I also have a class that makes uses of this in a method requiring some of the information from the cache:

public OtherClass(SchemaCache cache) {
    Cache = cache;
}

private SchemaCache Cache { get; set; }

public Result GetResult(Parameter parameter) {
    return Cache.UseCache1().Result
        .Where(r => Cache.UseCache2(r).Result.Contains(parameter))
        .Select(r => CheckResult(r))
        .FirstOrDefault(x => x != null);
}

All of the above works fine in LinqPad where there's only one instance of everything in question. Instead it fails with a TimeoutException (and later an exception about no available connection). The only difference is that I get an instance of the cache via dependency injection, and I'm pretty sure Nancy uses Tasks to parallelize the requests.

1
Still trying to summarize.Chris Pfohl
Are you by any chance using a transaction or batch? There's a really simple way to deadlock yourself there (that is just as easily fixed)Marc Gravell♦
@MarcGravell Nope...still working up the rest of the example...there's a lot of moving pieces...Chris Pfohl
@ChristopherPfohl that basically says the muxer isn't active in any way; everything has completed and handed back to either the caller (for sync) or the TPL (for async). I wonder if this is simply: not using TPL quite correctly. I would have to see the calling code to comment.Marc Gravell♦
btw; if you're already in async land; dapper has an async API too ;pMarc Gravell♦

1 Answers

14
votes

Here we go:

return Cache.UseCache1().Result

boom; deadlock. But nothing to do with StackExchange.Redis.

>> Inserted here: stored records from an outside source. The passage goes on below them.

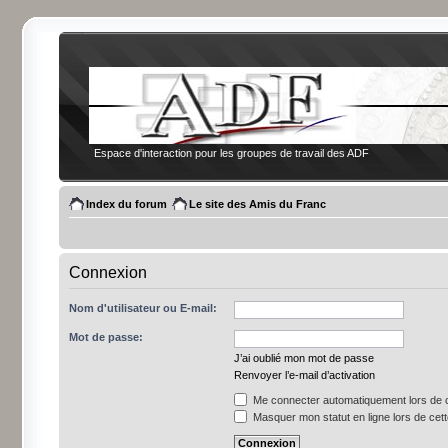
Espace d'interaction pour les groupes de travail des ADF
Index du forum
Le site des Amis du Franc
Connexion
Nom d'utilisateur ou E-mail:
Mot de passe:
J’ai oublié mon mot de passe
Renvoyer l’e-mail d’activation
Me connecter automatiquement lors de c
Masquer mon statut en ligne lors de cet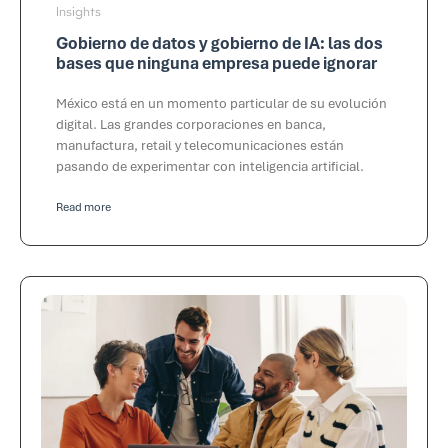
Insights
Gobierno de datos y gobierno de IA: las dos
bases que ninguna empresa puede ignorar
México está en un momento particular de su evolución
digital. Las grandes corporaciones en banca,
manufactura, retail y telecomunicaciones están
pasando de experimentar con inteligencia artificial.
Read more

At least, from most sync-context providers. This is because your awaits are all implicitly requesting sync-context activation - which can mean "on the UI thread" (winforms, WPF), or "on the currently designated worker thread" (WCF, ASP.NET, MVC, etc). The problem here is that this thread will never be available to process those items, because .Result is a synchronous and blocking call. Thus none of your completion callbacks will get processed, because the only thread that can possibly process them is waiting for them to finish before making itself available.

Note: StackExchange.Redis does not use the sync-context; it explicitly disconnects from sync-context to avoid being the cause of deadlocks (this is normal and recommended for libraries). The key point is that your code doesn't.

Options:

  • don't mix async and .Result / .Wait(), or
  • have all of your await calls (or at least those underneath .UseCache1()) explicitly call .ConfigureAwait(false) - note, however, that this means that the completions will not occur in the calling context!

The first option is the simplest; if you can isolate a tree of calls that do not depend on sync-context then the second approach is viable.

This is a very common problem; I did pretty much the same thing.